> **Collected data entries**
..............................

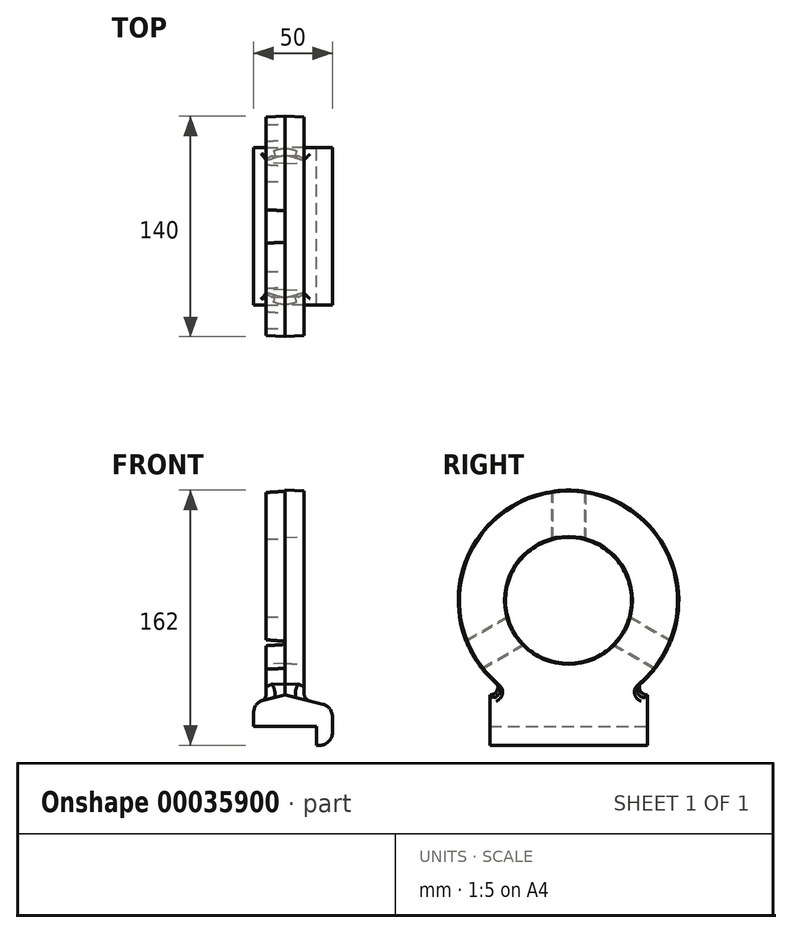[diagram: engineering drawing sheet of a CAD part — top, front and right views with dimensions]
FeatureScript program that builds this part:
annotation { "Feature Type Name" : "Feature", "Feature Type Description" : "" }
export const myFeature = defineFeature(function(context is Context, id is Id, definition is map)
    precondition{}
    {
        {
            var Q0;
            Q0=qCreatedBy(makeId("Right.planeOp"),FACE);
            var sketch = newSketch(context, id + "F0", { "sketchPlane" : qUnion([Q0])});
            skLineSegment(sketch, "E0", {"start": v(0, 0) * mm, "end": v(0, -80) * mm});
            skLineSegment(sketch, "E1", {"start": v(0, -80) * mm, "end": v(-49.5, -80) * mm});
            skArc(sketch, "E2", {"start": v(45.15, -53.5) * mm, "mid": v(0, 70) * mm, "end": v(-45.15, -53.5) * mm});
            skCircle(sketch, "E3", {"center": v(0, 0) * mm, "radius": 40 * mm});
            skLineSegment(sketch, "E4", {"start": v(0, 0) * mm, "end": v(-10, 0) * mm});
            skLineSegment(sketch, "E5", {"start": v(-10, 38.73) * mm, "end": v(-10, 69.28) * mm});
            skLineSegment(sketch, "E6", {"start": v(-10, 69.28) * mm, "end": v(-10, 78.9) * mm});
            skLineSegment(sketch, "E7.MirrorCS", {"start": v(10, 38.73) * mm, "end": v(10, 69.28) * mm});
            skLineSegment(sketch, "E8.2.1", {"start": v(-5, -8.66) * mm, "end": v(0, -11.55) * mm});
            skLineSegment(sketch, "E9", {"start": v(-49.5, -80) * mm, "end": v(-42.68, -68.98) * mm});
            skLineSegment(sketch, "E10.MirrorCS", {"start": v(49.5, -80) * mm, "end": v(42.68, -68.98) * mm});
            skLineSegment(sketch, "E11.MirrorCS", {"start": v(0, -80) * mm, "end": v(49.5, -80) * mm});
            skPoint(sketch, "E12.visualSharp", {"position": v(-36.83, -59.53) * mm});
            skArc(sketch, "E12.filletArc", {"start": v(-42.68, -68.98) * mm, "mid": v(-41.04, -60.78) * mm, "end": v(-45.15, -53.5) * mm});
            skPoint(sketch, "E13.visualSharp", {"position": v(36.83, -59.53) * mm});
            skArc(sketch, "E13.filletArc", {"start": v(45.15, -53.5) * mm, "mid": v(41.04, -60.78) * mm, "end": v(42.68, -68.98) * mm});
            skLineSegment(sketch, "E14.trimOffspring", {"start": v(-28.54, -28.03) * mm, "end": v(-55, -43.3) * mm});
            skLineSegment(sketch, "E15.trimOffspring", {"start": v(-38.54, -10.7) * mm, "end": v(-65, -25.98) * mm});
            skLineSegment(sketch, "E16.trimOffspring", {"start": v(38.54, -10.7) * mm, "end": v(65, -25.98) * mm});
            skLineSegment(sketch, "E17.trimOffspring", {"start": v(28.54, -28.03) * mm, "end": v(55, -43.3) * mm});
            skPoint(sketch, "E18.orphan", {"position": v(10, 0) * mm});
            skSolve(sketch);
        }
        {
            var Q0;
            {var subQ1=sQuery(id+"F0.wireOp",EDGE,"E5");Q0=makeQuery(id+"F0.imprint","IMPRINT",FACE,{"disambiguationData":[TD([[makeQuery(id+"F0.imprint","IMPRINT",EDGE,{"derivedFrom":subQ1}),1.0]])]});}
            var Q1;
            {var subQ6=sQuery(id+"F0.wireOp",EDGE,"E1");Q1=makeQuery(id+"F0.imprint","IMPRINT",FACE,{"disambiguationData":[TD([[makeQuery(id+"F0.imprint","IMPRINT",EDGE,{"derivedFrom":subQ6}),-1.0]])]});}
            var Q2;
            Q2=makeQuery(id+"F0.imprint","IMPRINT",FACE,{"disambiguationData":[TD([[makeQuery(id+"F0.imprint","IMPRINT",EDGE,{"derivedFrom":sQuery(id+"F0.wireOp",EDGE,"E10.MirrorCS")}),1.0]])]});
            var Q3;
            {var subQ1=sQuery(id+"F0.wireOp",EDGE,"E16.trimOffspring");Q3=makeQuery(id+"F0.imprint","IMPRINT",FACE,{"disambiguationData":[TD([[makeQuery(id+"F0.imprint","IMPRINT",EDGE,{"derivedFrom":subQ1}),-1.0]])]});}
            var Q4;
            {var subQ1=sQuery(id+"F0.wireOp",EDGE,"E7.MirrorCS");Q4=makeQuery(id+"F0.imprint","IMPRINT",FACE,{"disambiguationData":[TD([[makeQuery(id+"F0.imprint","IMPRINT",EDGE,{"derivedFrom":subQ1}),-1.0]])]});}
            var Q5;
            {var subQ1=sQuery(id+"F0.wireOp",EDGE,"E14.trimOffspring");Q5=makeQuery(id+"F0.imprint","IMPRINT",FACE,{"disambiguationData":[TD([[makeQuery(id+"F0.imprint","IMPRINT",EDGE,{"derivedFrom":subQ1}),-1.0]])]});}
            var Q6;
            {var subQ1=sQuery(id+"F0.wireOp",EDGE,"E5");Q6=makeQuery(id+"F0.imprint","IMPRINT",FACE,{"disambiguationData":[TD([[makeQuery(id+"F0.imprint","IMPRINT",EDGE,{"derivedFrom":subQ1}),-1.0]])]});}
            extrude(context, id + "F1", {"entities" : qUnion([Q0, Q1, Q2, Q3, Q4, Q5, Q6]), "depth" : 12 * mm, "hasDraft" : true, "draftAngle" : 3 * degree, "draftPullDirection" : true});
        }
        {
            var Q0;
            {var subQ1=sQuery(id+"F0.wireOp",EDGE,"E7.MirrorCS");Q0=makeQuery(id+"F0.imprint","IMPRINT",FACE,{"disambiguationData":[TD([[makeQuery(id+"F0.imprint","IMPRINT",EDGE,{"derivedFrom":subQ1}),-1.0]])]});}
            var Q1;
            Q1=makeQuery(id+"F0.imprint","IMPRINT",FACE,{"disambiguationData":[TD([[makeQuery(id+"F0.imprint","IMPRINT",EDGE,{"derivedFrom":sQuery(id+"F0.wireOp",EDGE,"E10.MirrorCS")}),1.0]])]});
            var Q2;
            {var subQ6=sQuery(id+"F0.wireOp",EDGE,"E1");Q2=makeQuery(id+"F0.imprint","IMPRINT",FACE,{"disambiguationData":[TD([[makeQuery(id+"F0.imprint","IMPRINT",EDGE,{"derivedFrom":subQ6}),-1.0]])]});}
            var Q3;
            {var subQ1=sQuery(id+"F0.wireOp",EDGE,"E5");Q3=makeQuery(id+"F0.imprint","IMPRINT",FACE,{"disambiguationData":[TD([[makeQuery(id+"F0.imprint","IMPRINT",EDGE,{"derivedFrom":subQ1}),1.0]])]});}
            extrude(context, id + "F2", {"entities" : qUnion([Q0, Q1, Q2, Q3]), "operationType" : NewBodyOperationType.ADD, "oppositeDirection" : true, "depth" : 12 * mm, "hasDraft" : true, "draftAngle" : 3 * degree, "draftPullDirection" : true});
        }
        {
            var Q0;
            Q0=qCreatedBy(makeId("Front.planeOp"),FACE);
            var sketch = newSketch(context, id + "F3", { "sketchPlane" : qUnion([Q0])});
            skLineSegment(sketch, "E19", {"start": v(-20, -80) * mm, "end": v(20, -80) * mm});
            skLineSegment(sketch, "E20", {"start": v(13.94, -63.49) * mm, "end": v(0, -60) * mm});
            skPoint(sketch, "E21.end.orphan", {"position": v(-30, 0) * mm});
            skPoint(sketch, "E22.visualSharp", {"position": v(20, -65) * mm});
            skLineSegment(sketch, "E23.MirrorCS", {"start": v(22, -92) * mm, "end": v(20, -92) * mm});
            skLineSegment(sketch, "E24.MirrorCS", {"start": v(-20, -80) * mm, "end": v(-20, -71.25) * mm});
            skLineSegment(sketch, "E25.MirrorCS", {"start": v(20, -92) * mm, "end": v(20, -80) * mm});
            skLineSegment(sketch, "E26.MirrorCS", {"start": v(30, -73.75) * mm, "end": v(30, -84) * mm});
            skArc(sketch, "E27.MirrorCS", {"start": v(23.94, -65.99) * mm, "mid": v(28.3, -68.82) * mm, "end": v(30, -73.75) * mm});
            skArc(sketch, "E28.MirrorCS", {"start": v(-20, -71.25) * mm, "mid": v(-18.3, -66.32) * mm, "end": v(-13.94, -63.49) * mm});
            skArc(sketch, "E29.MirrorCS", {"start": v(30, -84) * mm, "mid": v(27.66, -89.66) * mm, "end": v(22, -92) * mm});
            skLineSegment(sketch, "E30.MirrorCS", {"start": v(23.94, -65.99) * mm, "end": v(0, -60) * mm});
            skLineSegment(sketch, "E31.MirrorCS", {"start": v(20, -80) * mm, "end": v(-20, -80) * mm});
            skLineSegment(sketch, "E32.MirrorCS", {"start": v(-13.94, -63.49) * mm, "end": v(0, -60) * mm});
            skPoint(sketch, "E33.MirrorP", {"position": v(-20, -65) * mm});
            skSolve(sketch);
        }
        {
            var Q0;
            Q0=makeQuery(id+"F3.imprint","IMPRINT",FACE,{"disambiguationData":[TD([[makeQuery(id+"F3.imprint","IMPRINT",EDGE,{"derivedFrom":sQuery(id+"F3.wireOp",EDGE,"E23.MirrorCS")}),-1.0]])]});
            extrude(context, id + "F4", {"entities" : qUnion([Q0]), "operationType" : NewBodyOperationType.ADD, "depth" : 50 * mm, "hasSecondDirection" : true, "secondDirectionOppositeDirection" : true, "secondDirectionDepth" : 50 * mm});
        }
        {
            var Q0;
            Q0=makeQuery(id+"F4.boolean.opBoolean","INTERSECT",EDGE,{"derivedFrom":[makeQuery(id+"F1.opExtrude","CAP_FACE",FACE,{"disambiguationData":[OSD([sQuery(id+"F0.wireOp",EDGE,"E1"),sQuery(id+"F0.wireOp",EDGE,"E2"),sQuery(id+"F0.wireOp",EDGE,"E3"),sQuery(id+"F0.wireOp",EDGE,"E9"),sQuery(id+"F0.wireOp",EDGE,"E10.MirrorCS"),sQuery(id+"F0.wireOp",EDGE,"E11.MirrorCS"),sQuery(id+"F0.wireOp",EDGE,"E12.filletArc"),sQuery(id+"F0.wireOp",EDGE,"E13.filletArc")])],"isStart":false}),makeQuery(id+"F4.opExtrude","SWEPT_FACE",FACE,{"disambiguationData":[OSD([sQuery(id+"F3.wireOp",EDGE,"E30.MirrorCS")])]})]});
            fillet(context, id + "F5", {"entities" : qUnion([Q0]), "radius" : 5 * mm, "tangentPropagation" : true, "allowEdgeOverflow" : false});
        }
        {
            var Q0;
            Q0=makeQuery(id+"F4.boolean.opBoolean","INTERSECT",EDGE,{"derivedFrom":[makeQuery(id+"F2.opExtrude","CAP_FACE",FACE,{"disambiguationData":[OSD([sQuery(id+"F0.wireOp",EDGE,"E1"),sQuery(id+"F0.wireOp",EDGE,"E2"),sQuery(id+"F0.wireOp",EDGE,"E3"),sQuery(id+"F0.wireOp",EDGE,"E9"),sQuery(id+"F0.wireOp",EDGE,"E10.MirrorCS"),sQuery(id+"F0.wireOp",EDGE,"E11.MirrorCS"),sQuery(id+"F0.wireOp",EDGE,"E12.filletArc"),sQuery(id+"F0.wireOp",EDGE,"E13.filletArc"),sQuery(id+"F0.wireOp",EDGE,"E14.trimOffspring"),sQuery(id+"F0.wireOp",EDGE,"E17.trimOffspring")])],"isStart":false}),makeQuery(id+"F4.opExtrude","SWEPT_FACE",FACE,{"disambiguationData":[OSD([sQuery(id+"F3.wireOp",EDGE,"E32.MirrorCS")])]})]});
            var Q1;
            Q1=makeQuery(id+"F4.boolean.opBoolean","INTERSECT",EDGE,{"derivedFrom":[makeQuery(id+"F2.opExtrude","SWEPT_FACE",FACE,{"disambiguationData":[OSD([sQuery(id+"F0.wireOp",EDGE,"E12.filletArc")])]}),makeQuery(id+"F4.opExtrude","SWEPT_FACE",FACE,{"disambiguationData":[OSD([sQuery(id+"F3.wireOp",EDGE,"E32.MirrorCS")])]})]});
            var Q2;
            Q2=makeQuery(id+"F4.boolean.opBoolean","INTERSECT",EDGE,{"derivedFrom":[makeQuery(id+"F1.opExtrude","SWEPT_FACE",FACE,{"disambiguationData":[OSD([sQuery(id+"F0.wireOp",EDGE,"E12.filletArc")])]}),makeQuery(id+"F4.opExtrude","SWEPT_FACE",FACE,{"disambiguationData":[OSD([sQuery(id+"F3.wireOp",EDGE,"E30.MirrorCS")])]})]});
            var Q3;
            Q3=makeQuery(id+"F4.boolean.opBoolean","INTERSECT",EDGE,{"derivedFrom":[makeQuery(id+"F2.opExtrude","SWEPT_FACE",FACE,{"disambiguationData":[OSD([sQuery(id+"F0.wireOp",EDGE,"E13.filletArc")])]}),makeQuery(id+"F4.opExtrude","SWEPT_FACE",FACE,{"disambiguationData":[OSD([sQuery(id+"F3.wireOp",EDGE,"E32.MirrorCS")])]})]});
            var Q4;
            Q4=makeQuery(id+"F4.boolean.opBoolean","INTERSECT",EDGE,{"derivedFrom":[makeQuery(id+"F1.opExtrude","SWEPT_FACE",FACE,{"disambiguationData":[OSD([sQuery(id+"F0.wireOp",EDGE,"E13.filletArc")])]}),makeQuery(id+"F4.opExtrude","SWEPT_FACE",FACE,{"disambiguationData":[OSD([sQuery(id+"F3.wireOp",EDGE,"E30.MirrorCS")])]})]});
            fillet(context, id + "F6", {"entities" : qUnion([Q0, Q1, Q2, Q3, Q4]), "radius" : 5 * mm, "tangentPropagation" : true, "allowEdgeOverflow" : false});
        }
    });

..............................

Count the lines above that contain the string "qCreatedBy", matching case exactly. Reply with the number alone.

> **Task output**
2